Two high-yielding rice varieties released to the government of Burundi in March can help hundreds of thousands of farmers overcome a major disease in the country’s irrigated rice areas. Developed at the International Rice Research Institute (IRRI), IR87546-84-3-3-2 (photo above) and IR13A256, have yields of 7.5 and 6.7 t/ha, respectively, and possess resistance to rice blast, a fungal disease that can wipe out an entire crop.

“These varieties are set to improve rice production in our country where subsistence agriculture is still happening and where rice is slowly becoming a cash crop,” says Dr. Joseph Bigirimana, IRRI-East and Southern Africa (IRRI-ESA) regional coordinator. “These will help uplift lives of smallholder farmers in Burundi, more than 60% of whom are women farmers, who work to put daily food in the table for their families to eat.”

This development is a win for rice scientists and researchers in their mission to ensure food security in the country, according to Bigirimana.

“The primary beneficiaries of these varieties are at least 150,000 smallholder farmers living in the lowland of Imbo region along Ruzizi and along Lake Tanganyika,” adds Alexis Ndayiragije, lead of IRRI’s Eastern and Southern Africa (ESA) breeding team. “Breeders have to shorten the breeding cycle and deliver new resistant varieties within a short periode due to disease resistance breakdown through ESA RGA platform.”

Burundi is a small country and is considered as one of the poorest in the world. Most of the country’s poor are small-scale farmers. Other challenges in agricultural production in the country include sheath rot and the rice yellow mottle virus.

“It is considered a success whenever a new rice variety is released to our government,” says Bigirimana. “However, we still have a long way to go as we are actively assisting Burundi’s Ministry of Agriculture to multiply and distribute the seeds of these new varieties so that farmers can begin planting these seeds.”

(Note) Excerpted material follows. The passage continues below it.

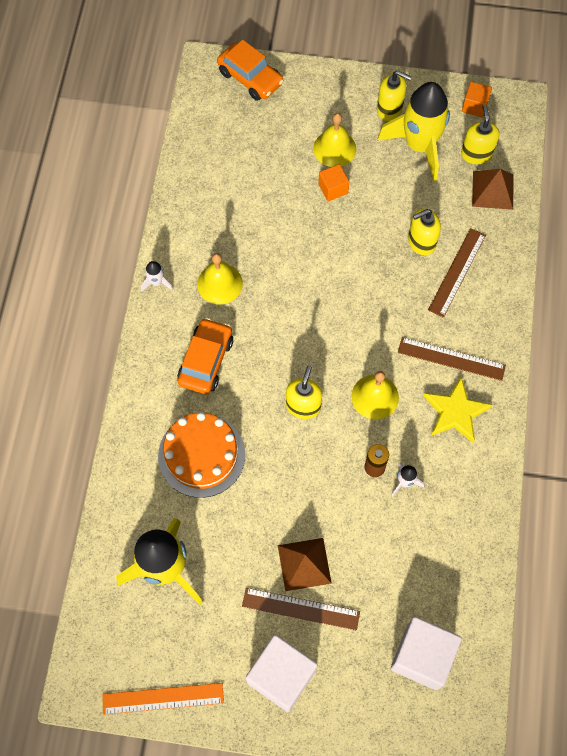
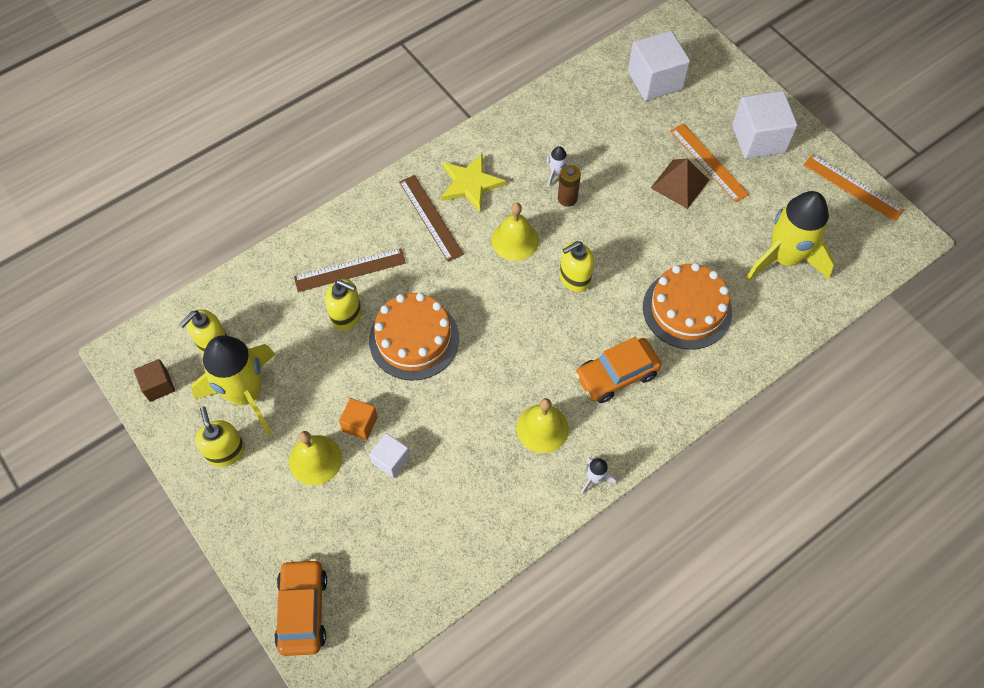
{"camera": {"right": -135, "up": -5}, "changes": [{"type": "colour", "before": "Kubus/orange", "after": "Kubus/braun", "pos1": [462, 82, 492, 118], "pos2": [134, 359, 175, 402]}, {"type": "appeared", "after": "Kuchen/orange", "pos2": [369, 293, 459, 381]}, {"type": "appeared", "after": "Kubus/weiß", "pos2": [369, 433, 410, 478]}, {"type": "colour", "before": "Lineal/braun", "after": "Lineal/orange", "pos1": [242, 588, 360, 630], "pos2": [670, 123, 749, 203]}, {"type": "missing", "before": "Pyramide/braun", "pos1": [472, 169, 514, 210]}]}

A rice line introduced in Burundi goes through several stages of evaluation beginning with observation, preliminary and advanced yield trials where the line is tested in multi-environmental settings, and a participatory variety selection or PVS. During the PVS, all the stakeholders in the rice value chain—seed producers, rice growers, millers, vendors and consumers—are involved in the selection of good lines. The government of Burundi and IRRI’s collaborative work on rice began in 2008. In 2011, IRRI released two rice varieties, locally known as Vuninzara and Gwizumwimbu, for irrigated lowland areas. Within two years, 90% of the rice-growing areas in irrigated lowlands were planted with these varieties and Vuninzara became a very popular variety. Unfortunately, in 2014, the variety became susceptible to rice blast causing significant decrease in yields. Another variety, Mugwiza, was released at the end of 2016 to replace Vuninzara.

Since 2011, IRRI has released a total of 15 varieties in other ESA countries: four in Mozambique, three in Uganda, two in Tanzania, one in Kenya, and five in Burundi including the two newly released varieties.